Again, I think it's a safety issue, not a pricing issue. Our group, you know, our group right now, I think we're looking at 2022, even though we're down in room nights, we're actually up almost 2% in rate. Again, with the same philosophy that these groups are meeting, it's not. They're not gonna meet because it's $10 cheaper to meet at your hotel. They like the space. They haven't met in two years, sometimes three years, and they need to get together. Also you think about from, especially from the corporate side, everyone's at record profitability in the United States. You know, it's not like the CFOs are sitting there at Pfizer or Procter & Gamble and saying, "Oh, you know, things are. These are tough times. We really need to cut the travel budget and training budgets." They're saying, "We need to grow our revenue.

We're at, you know, terrific profitability. We need to get training. We need to hire people. We need to take care of our associates. We need to get them together." I think all those things play pretty favorable into rate integrity next year. I do wanna indicate there will be mix. You know, we are gonna have to layer in some of that lower rate of BT and then yield it back out as things get stronger and stronger.
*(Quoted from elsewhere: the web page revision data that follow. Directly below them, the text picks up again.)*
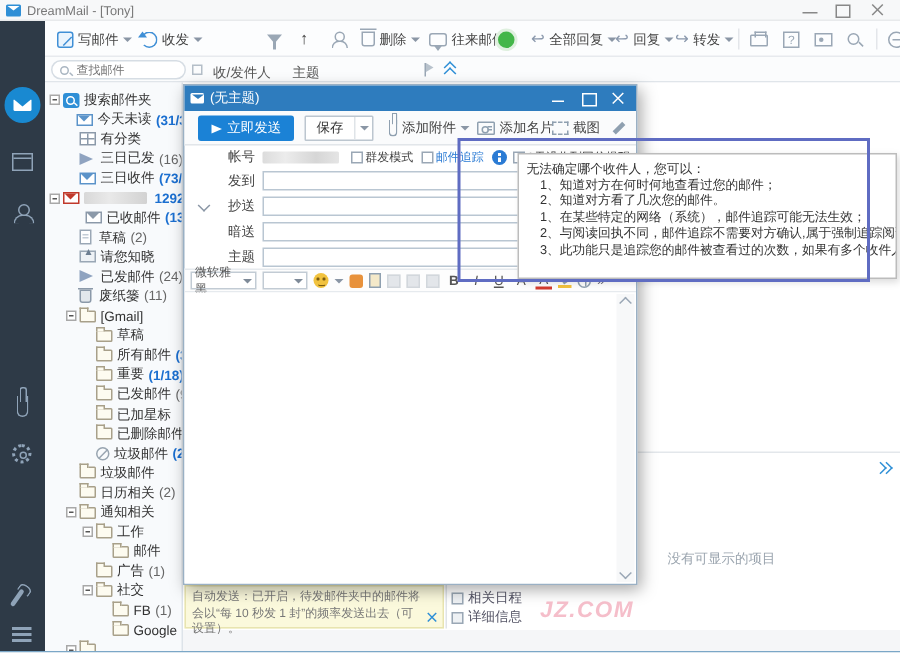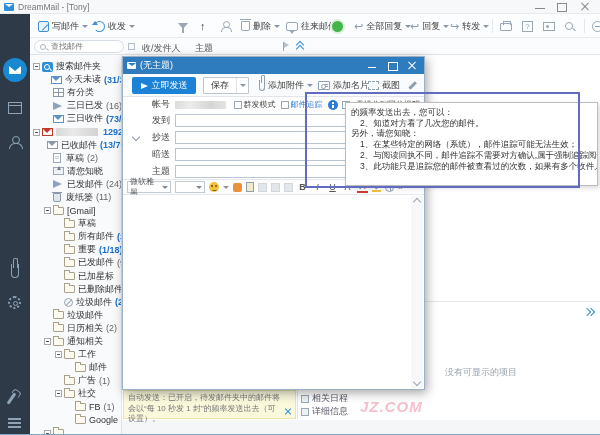--- a/index.html
+++ b/index.html
@@ -339,21 +339,21 @@
           <span class="tlabel">三日收件</span>
           <span class="tcount hl">(73/106)</span>
         </div>
         <div class="trow" style="padding-left: 3px;">
           <span class="exp"></span>
           <span class="ti mail-red"></span>
           <span class="redact"></span>
           <span class="tlabel"></span>
           <span class="tcount hl">1292/1451</span>
         </div>
-        <div class="trow" style="padding-left: 8px;">
+        <div class="trow" style="padding-left: 18px;">
           <span class="expsp"></span>
           <span class="ti inbox"></span>
           <span class="tlabel">已收邮件</span>
           <span class="tcount hl">(13/705)</span>
         </div>
         <div class="trow" style="padding-left: 14px;">
           <span class="expsp"></span>
           <span class="ti page"></span>
           <span class="tlabel">草稿</span>
           <span class="tcount">(2)</span>
@@ -602,23 +602,23 @@
     <div class="cbody">
       <div class="cscroll">
         <span class="a up"></span>
         <span class="a dn"></span>
       </div>
     </div>
   </div>
 
   <div class="tooltip">
     <div id="tooltip-lines">
-        <div class="tl">的频率发送出去，您可以：</div>
+        <div class="tl">无法确定哪个收件人，您可以：</div>
+        <div class="tl ind">1、知道对方在何时何地查看过您的邮件；</div>
         <div class="tl ind">2、知道对方看了几次您的邮件。</div>
-        <div class="tl">另外，请您知晓：</div>
         <div class="tl ind">1、在某些特定的网络（系统），邮件追踪可能无法生效；</div>
         <div class="tl ind">2、与阅读回执不同，邮件追踪不需要对方确认,属于强制追踪阅读情况；</div>
         <div class="tl ind">3、此功能只是追踪您的邮件被查看过的次数，如果有多个收件人，无法确定哪个收件人</div>
       </div>
   </div>
 
   <div class="annot"></div>
 
   <div class="watermark">JZ.COM</div>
You will see that phenomenon in 2022.

Anthony Powell
Director and Equity Research, Barclays

Got it. Thanks. Going back to the NAV question, do you have more clarity on the value of, let's say, kinda urban business transient-focused hotels and urban group hotels? I mean, there have been fewer transactions in those types. I'm curious what you're seeing, and the value for those properties.

Mark Brugger
President and CEO, DiamondRock Hospitality Company

Yeah, I'd say it varies by market. It can be, you know, it depends what you call an urban market too. Like, Austin's up right in a NAV versus 2019, whereas in a market like Chicago is probably down 10% plus. You know, these urban markets, you know, I think it's a little wait and see from the buyer's perspective. There's clearly appetite and people that wanna play that thesis, but you need better trailing cash flows so that the private equity folks can get better debt, and then you'll see NAVs recover more rapidly in the urban markets.
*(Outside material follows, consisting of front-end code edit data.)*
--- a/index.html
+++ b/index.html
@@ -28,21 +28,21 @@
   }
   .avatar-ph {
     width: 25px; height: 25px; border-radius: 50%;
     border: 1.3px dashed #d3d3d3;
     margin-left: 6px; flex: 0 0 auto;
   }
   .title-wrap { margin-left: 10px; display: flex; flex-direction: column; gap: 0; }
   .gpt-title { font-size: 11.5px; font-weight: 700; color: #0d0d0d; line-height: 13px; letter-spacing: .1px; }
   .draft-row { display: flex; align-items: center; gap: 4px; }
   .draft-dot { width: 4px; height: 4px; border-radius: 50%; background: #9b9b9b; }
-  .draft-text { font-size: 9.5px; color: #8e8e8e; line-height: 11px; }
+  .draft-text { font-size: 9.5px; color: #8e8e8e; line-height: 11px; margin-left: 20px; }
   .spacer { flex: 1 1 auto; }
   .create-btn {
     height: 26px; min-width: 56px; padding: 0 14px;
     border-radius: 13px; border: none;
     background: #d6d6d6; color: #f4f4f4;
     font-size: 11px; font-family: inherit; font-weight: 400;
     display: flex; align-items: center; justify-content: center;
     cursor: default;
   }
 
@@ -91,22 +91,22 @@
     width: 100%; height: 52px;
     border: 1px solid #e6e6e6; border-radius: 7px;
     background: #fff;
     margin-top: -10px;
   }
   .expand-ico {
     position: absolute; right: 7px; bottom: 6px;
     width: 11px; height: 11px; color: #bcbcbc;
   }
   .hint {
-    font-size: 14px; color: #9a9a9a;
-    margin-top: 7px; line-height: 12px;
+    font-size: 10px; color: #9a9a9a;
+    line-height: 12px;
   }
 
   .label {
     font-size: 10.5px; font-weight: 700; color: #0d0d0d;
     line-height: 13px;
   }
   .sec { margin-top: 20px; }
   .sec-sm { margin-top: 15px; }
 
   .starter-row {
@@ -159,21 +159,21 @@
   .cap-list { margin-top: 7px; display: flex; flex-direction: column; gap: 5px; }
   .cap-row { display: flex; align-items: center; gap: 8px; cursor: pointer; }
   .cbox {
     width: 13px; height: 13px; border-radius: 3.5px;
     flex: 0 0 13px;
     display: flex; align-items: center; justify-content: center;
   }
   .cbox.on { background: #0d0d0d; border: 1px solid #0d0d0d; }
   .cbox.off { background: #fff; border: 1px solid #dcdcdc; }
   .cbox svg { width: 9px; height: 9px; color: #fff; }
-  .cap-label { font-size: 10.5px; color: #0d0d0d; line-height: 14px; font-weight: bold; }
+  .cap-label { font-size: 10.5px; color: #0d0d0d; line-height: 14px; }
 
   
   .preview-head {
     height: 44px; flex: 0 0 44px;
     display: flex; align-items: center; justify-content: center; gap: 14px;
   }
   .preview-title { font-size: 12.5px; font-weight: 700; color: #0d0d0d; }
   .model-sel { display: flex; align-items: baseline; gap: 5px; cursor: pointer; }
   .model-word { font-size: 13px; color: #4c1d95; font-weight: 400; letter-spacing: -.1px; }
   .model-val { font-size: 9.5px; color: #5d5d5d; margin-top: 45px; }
We anticipate that the gap starts shrinking, you know, over the next 12 months as you start seeing cash flows really return in the urban markets because the financing just gets better, which makes the acquisition work from a larger pool of buyers.

Anthony Powell
Director and Equity Research, Barclays

Okay. Thank you.

Operator

Thank you. I'm showing no further questions at this time, and I would like to turn the conference back over to Mark Brugger for any further remarks.

Mark Brugger
President and CEO, DiamondRock Hospitality Company

Great. Thank you. Thank you and everyone on this call for your interest in DiamondRock, and we look forward to updating you on our next quarterly call. Have a great day.

Operator

This concludes today's conference call. Thank you for participating. You may all disconnect. Everyone, have a great day.